As for the PC debate I don't give a fuck about checking my privilege and encourage people to have opinions pertaining to groups other than their own (universalism and a wider social project are important to me) but the anti-PC discourse is both facile and falsely subversive as about 50% of the population agrees with any stupid comment labelled as anti-pc and is quick to point out how courageous it is.
I did not say this was a rule. I was saying that neither is a rule. Also, I am quite sure Rick works with a fairly specific, Western cultural context and does not give a flying fuck about gender roles in Kenya.
Fashion is a form of ugliness so intolerable that we have to alter it every six months - Oscar Wilde
I think one of the problems with bringing up gender is that people tend to dive deep instantly and miss the simplicity of the surface of the point that might be being made, or the question being asked.
Evidence for my point exists as Rick himself. He is a man. All of his recent shows about women have been about nurturing, love, family, togetherness, sisterhood, etc. As a man he is capable of presenting that show and concept. Therefor, men who are potential customers could be capable of receiving/expressing it as well.

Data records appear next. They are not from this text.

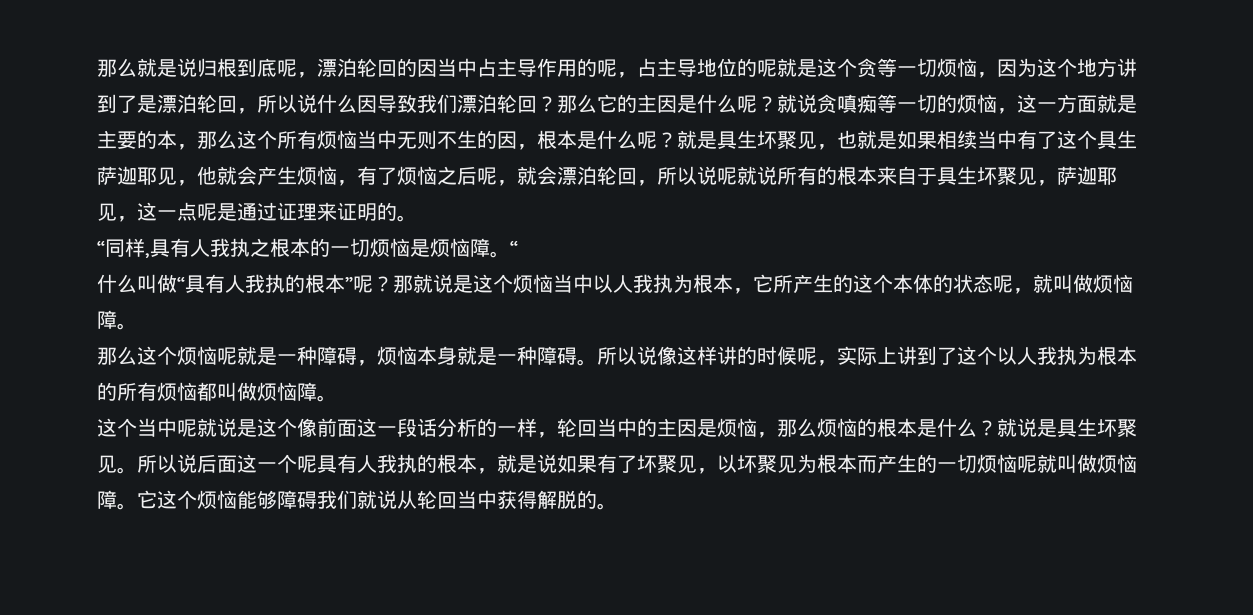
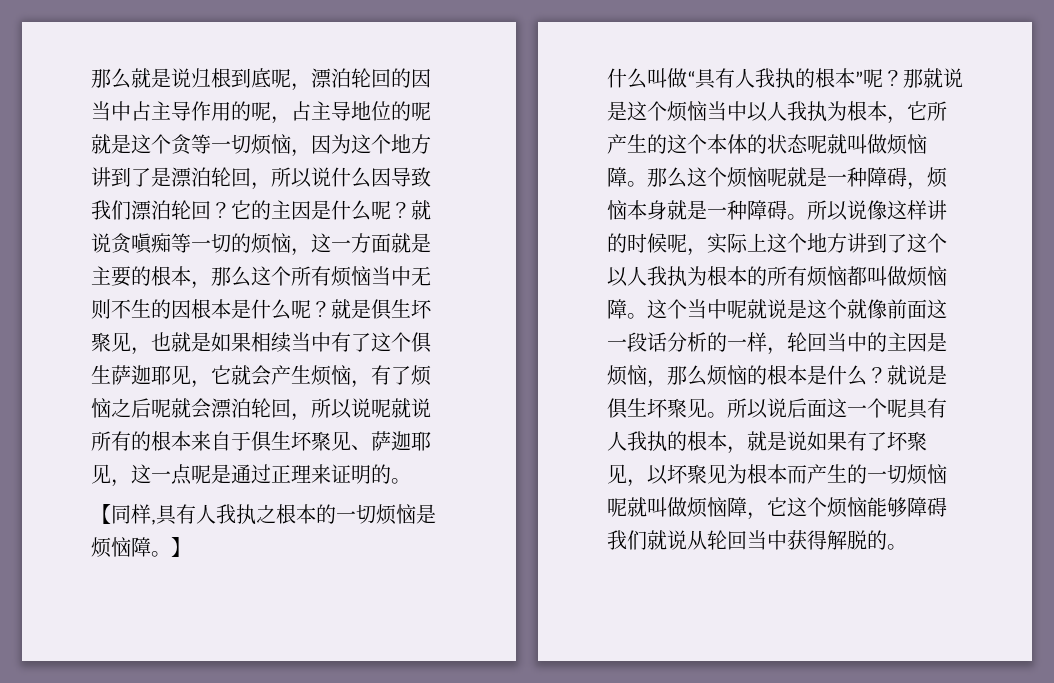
[557,94,597,113] 那么 -> (231, 210) none
(157, 139) none -> [151,266,171,286] 根
[517,144,537,150] ， -> (191, 309) none
[717,131,737,149] 具 -> [371,299,391,320] 俱
[1097,131,1117,149] 具 -> [411,332,431,353] 俱
[197,166,217,185] 他 -> [211,365,231,384] 它
[497,180,517,186] ， -> (171, 408) none
[937,166,1057,186] 具生坏聚见， -> [251,431,371,452] 俱生坏聚见、
[277,202,297,221] 证 -> [271,465,291,483] 正
[97,241,105,255] “ -> [91,504,111,524] 【
[510,241,518,255] “ -> [171,537,191,557] 】
[1013,274,1133,294] [97,310,137,330] ，就叫做烦恼障。 // -> [827,134,927,155] [607,167,647,187] 就叫做烦恼障。
(897, 355) none -> [767,233,847,253] 这个地方
(337, 398) // -> (647, 316) none
(297, 427) none -> [847,299,867,319] 就
[1057,419,1077,437] 具 -> [607,398,627,419] 俱
[117,503,137,510] 。 -> [747,512,767,520] ，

The most obvious example I can think of is ann demeulemeester (pre departure), always bringing the romanticism and emotional capacities of both genders together on one stage. I was only saying that while I love everything rick has done for men and women so far, I'd love to see his take on something masculine but a little softer or loving, perhaps that's odd word choice. Both in his statements and references for the show, but also in the pieces themselves — they are so nearly unisex as it is, and yet I still feel a longing for a few of the women's pieces to be cut for men.
Does any of that clarify? I had no intention of bringing up a larger conversation on gender— really only saying that Rick is such a sweetheart (and I guess a selfish cunt, as we've been told), and as a man, I'd like to see him relay that a bit.